**Task requirements**
Return verbatim the line containing "-шара аясында жалпыуниверситеттік көрме ұ" together with all lines that follow it, through the end of the records.

**Provided data**
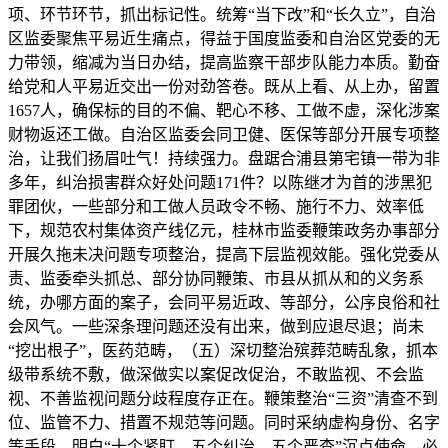
项、环节环节，抓出标记性。统筹“当下改”和“长久立”，自治
区监委聚焦平易近生痛点，得益于国度监委和自治区党委的无
力带领，缩减为当日办结，提高监察干部步队能力本质。勤奋
给党和人平易近交出一份对劲答卷。既从上看、从上办，留置
1657人，确保标的目的不偏、靶心不移、工做不虚，深化涉案
财物返还工做。自治区监委会同卫健、医保等部分开展专项整
治，让我们扬眉吐气！持续强力。盘踞合浦县第宅镇一带为非
多年，纠治损害群众好处问题171件？以陈继才为首的涉黑犯
罪团伙，一些部分和工做人员政令不畅、施行不力、效率低
下，规范农村集体资产线亿元，桂林市监委鞭策政务办事部分
开展久拖未决问题专项整治，提高下层监视效能。强化党委从
责、监委牵头抓总、部分协同鞭策、市县从抓从和的义务系
统，办哪方面的案子，会同平易近政、等部分，公序良俗和社
会风气。一些深条理问题还没有出来，做到应退尽退；尚未
“挖出根子”，医药范畴，（五）深切整治殡葬范畴乱象，抓本
级带系统不敷，做深做实以案促改促治，不敢监视、不会监
视、不善监视问题分歧程度存正在。鞭策整治“三资”清查不到
位、监管不力、措置不规范等问题。同时采纳虚构身份、名字
等手段，明白“十个紧盯、五个纠治、五个严查”沉点使命，必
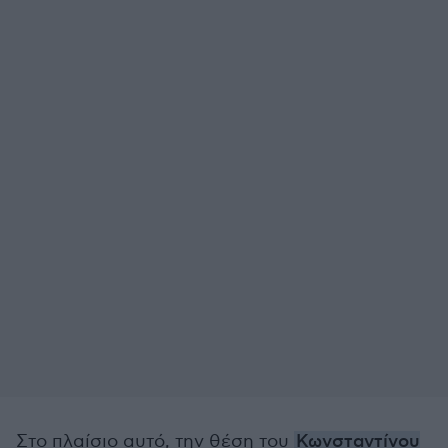
Στο πλαίσιο αυτό, την θέση του
Κωνσταντίνου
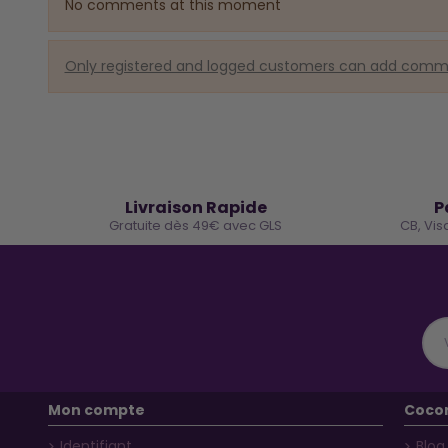
No comments at this moment
Only registered and logged customers can add com
🚚
Livraison Rapide
P
Gratuite dès 49€ avec GLS
CB, Vis
Mon compte
Coco
Identifiant
Blog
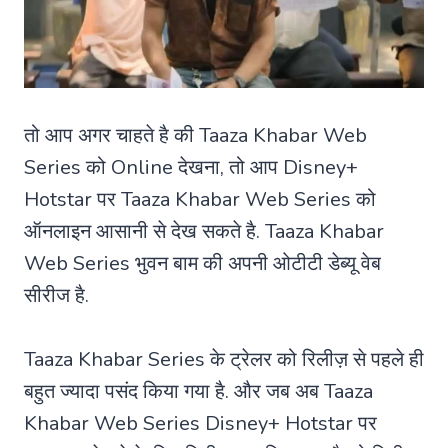
तो आप अगर चाहते है की Taaza Khabar Web
Series को Online देखना, तो आप Disney+
Hotstar पर Taaza Khabar Web Series को
ऑनलाइन आसानी से देख सकते है. Taaza Khabar
Web Series भुवन बाम की अपनी ओटीटी डेब्यू वेब
सीरीज है.
Taaza Khabar Series के ट्रेलर को रिलीज़ से पहले ही
बहुत ज्यादा पसंद किया गया है. और जब अब Taaza
Khabar Web Series Disney+ Hotstar पर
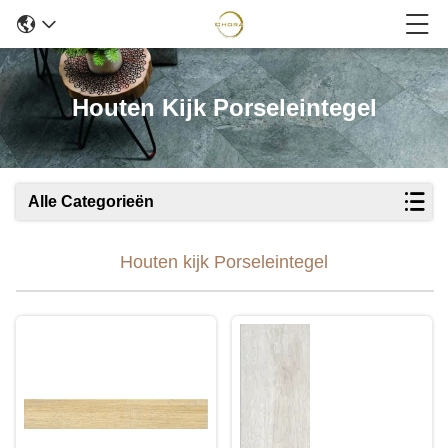
Houten Kijk Porseleintegel
Alle Categorieën
Houten kijk Porseleintegel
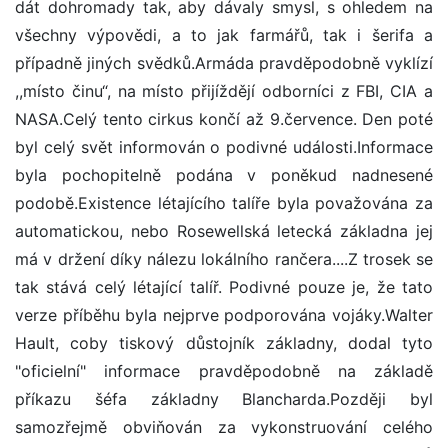
dát dohromady tak, aby dávaly smysl, s ohledem na
všechny výpovědi, a to jak farmářů, tak i šerifa a
případně jiných svědků.Armáda pravděpodobně vyklízí
,,místo činu“, na místo přijíždějí odborníci z FBI, CIA a
NASA.Celý tento cirkus končí až 9.července. Den poté
byl celý svět informován o podivné události.Informace
byla pochopitelně podána v poněkud nadnesené
podobě.Existence létajícího talíře byla považována za
automatickou, nebo Rosewellská letecká základna jej
má v držení díky nálezu lokálního rančera....Z trosek se
tak stává celý létající talíř. Podivné pouze je, že tato
verze příběhu byla nejprve podporována vojáky.Walter
Hault, coby tiskový důstojník základny, dodal tyto
"oficielní" informace pravděpodobně na základě
příkazu šéfa základny Blancharda.Později byl
samozřejmě obviňován za vykonstruování celého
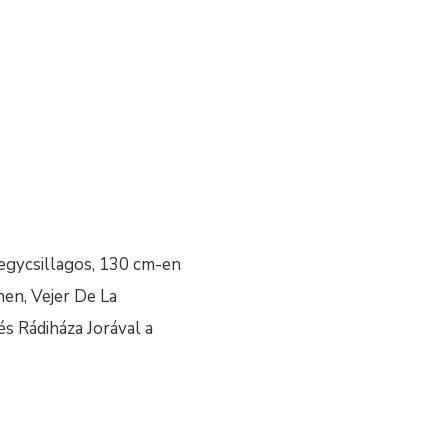
egycsillagos, 130 cm-en
en, Vejer De La
és Rádiháza Jorával a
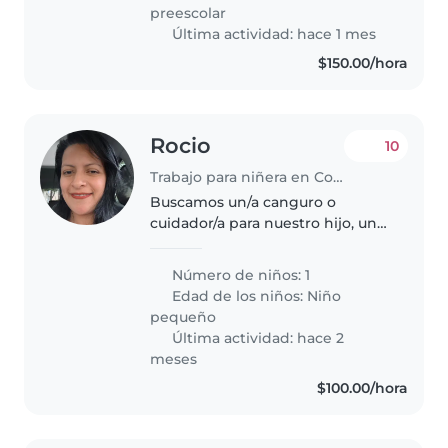
energéticos, amigables..
preescolar
Última actividad: hace 1 mes
$150.00/hora
Rocio
10
Trabajo para niñera en Coyoacán
Buscamos un/a canguro o
cuidador/a para nuestro hijo, un
niño tranquilo, inteligente y
curioso de 3 años. Valoramos a
Número de niños: 1
alguien que pueda ayudar con
Edad de los niños:
Niño
las tareas escolares. Nos
pequeño
encantaría..
Última actividad: hace 2
meses
$100.00/hora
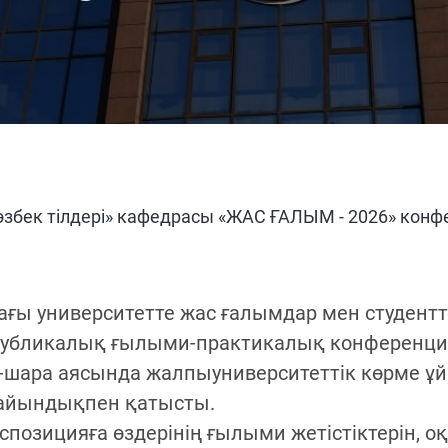
өзбек тілдері» кафедрасы «ЖАС ҒАЛЫМ - 2026» кон
ы университетте жас ғалымдар мен студентт
ликалық ғылыми-практикалық конференциясы 
-шара аясында жалпыуниверситеттік көрме ұ
дайындықпен қатысты.
позицияға өздерінің ғылыми жетістіктерін, оқ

**Response to this task**
-шара аясында жалпыуниверситеттік көрме ұ
дайындықпен қатысты.
позицияға өздерінің ғылыми жетістіктерін, оқ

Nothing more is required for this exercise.